The grapheme_decode_utf8() function decodes the first codepoint in the UTF-8-encoded string str of length len. If the UTF-8-sequence is invalid (overlong encoding, unexpected byte, string ends unexpectedly, empty string, etc.) the decoding is stopped at the last processed byte and the decoded codepoint set to GRAPHEME_INVALID_CODEPOINT.

If cp is not NULL the decoded codepoint is stored in the memory pointed to by cp.

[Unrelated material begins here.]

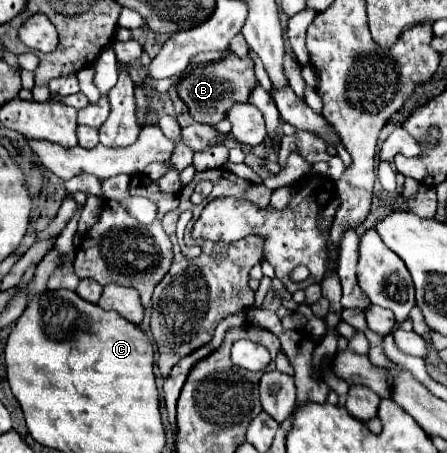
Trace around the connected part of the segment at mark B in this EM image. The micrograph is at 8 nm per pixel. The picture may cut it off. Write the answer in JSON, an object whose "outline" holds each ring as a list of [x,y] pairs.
{"outline":[[[232,53],[216,63],[190,63],[188,73],[180,79],[176,89],[178,89],[178,97],[184,101],[196,123],[216,125],[228,115],[228,105],[248,101],[254,85],[256,85],[256,77],[254,77],[252,57],[250,55],[238,57]]]}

Given NUL has a unique 1 byte representation, it is safe to operate on NUL-terminated strings by setting len to SIZE_MAX (stdint.h is already included by grapheme.h) and terminating when cp is 0 (see EXAMPLES for an example).

RETURN VALUES

The grapheme_decode_utf8() function returns the number of processed bytes and 0 if str is NULL or len is 0. If the string ends unexpectedly in a multibyte sequence, the desired length (that is larger than len) is returned.

EXAMPLES

/* cc (-static) -o example example.c -lgrapheme */
#include <grapheme.h>
#include <inttypes.h>
#include <stdio.h>

void
print_cps(const char *str, size_t len)
{
	size_t ret, off;
	uint_least32_t cp;

	for (off = 0; off < len; off += ret) {
		if ((ret = grapheme_decode_utf8(str + off,
		                                len - off, &cp)) > (len - off)) {
			/*
			 * string ended unexpectedly in the middle of a
			 * multibyte sequence and we have the choice
			 * here to possibly expand str by ret - len + off
			 * bytes to get a full sequence, but we just
			 * bail out in this case.
			 */
			break;
		}
		printf("%"PRIxLEAST32"\n", cp);
	}
}

void
print_cps_nul_terminated(const char *str)
{
	size_t ret, off;
	uint_least32_t cp;

	for (off = 0; (ret = grapheme_decode_utf8(str + off,
	                                          SIZE_MAX, &cp)) > 0 &&
	     cp != 0; off += ret) {
		printf("%"PRIxLEAST32"\n", cp);
	}
}

SEE ALSO

grapheme_encode_utf8(3), libgrapheme(7)

AUTHORS

Laslo Hunhold (dev@frign.de)

suckless.org - 2022-10-06